*Problem to work on*:
Tally the lines of the data below that contain the string "durch". Give the tally and nothing else.

Items from a data source:
——

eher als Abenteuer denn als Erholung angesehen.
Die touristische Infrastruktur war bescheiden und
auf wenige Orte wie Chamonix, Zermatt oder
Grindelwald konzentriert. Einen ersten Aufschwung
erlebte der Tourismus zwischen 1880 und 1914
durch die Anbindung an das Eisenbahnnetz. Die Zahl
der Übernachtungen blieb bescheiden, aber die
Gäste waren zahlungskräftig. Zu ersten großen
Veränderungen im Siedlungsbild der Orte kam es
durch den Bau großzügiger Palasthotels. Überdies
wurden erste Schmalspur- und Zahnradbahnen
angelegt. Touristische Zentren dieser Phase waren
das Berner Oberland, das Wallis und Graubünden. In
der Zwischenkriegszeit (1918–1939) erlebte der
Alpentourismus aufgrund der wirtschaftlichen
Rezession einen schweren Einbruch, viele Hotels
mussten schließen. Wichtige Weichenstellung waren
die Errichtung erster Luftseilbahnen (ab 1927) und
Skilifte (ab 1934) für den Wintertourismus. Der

——

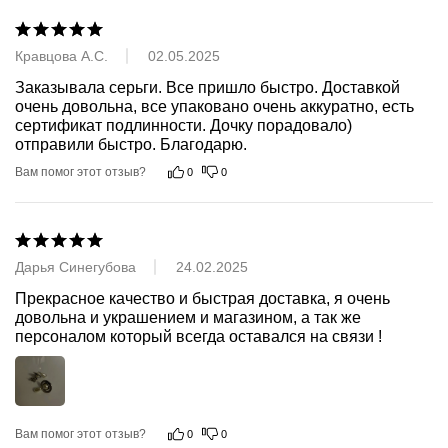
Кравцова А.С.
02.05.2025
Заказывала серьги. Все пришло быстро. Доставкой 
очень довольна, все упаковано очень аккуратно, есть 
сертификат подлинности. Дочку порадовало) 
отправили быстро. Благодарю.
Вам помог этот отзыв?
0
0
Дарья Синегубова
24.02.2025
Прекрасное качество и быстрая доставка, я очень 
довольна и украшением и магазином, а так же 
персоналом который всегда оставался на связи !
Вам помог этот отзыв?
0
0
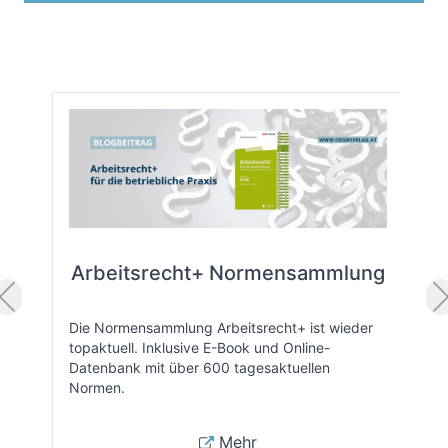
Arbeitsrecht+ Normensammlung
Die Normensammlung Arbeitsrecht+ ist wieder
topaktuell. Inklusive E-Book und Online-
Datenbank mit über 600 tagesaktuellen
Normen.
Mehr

——

*Exercise result*:
2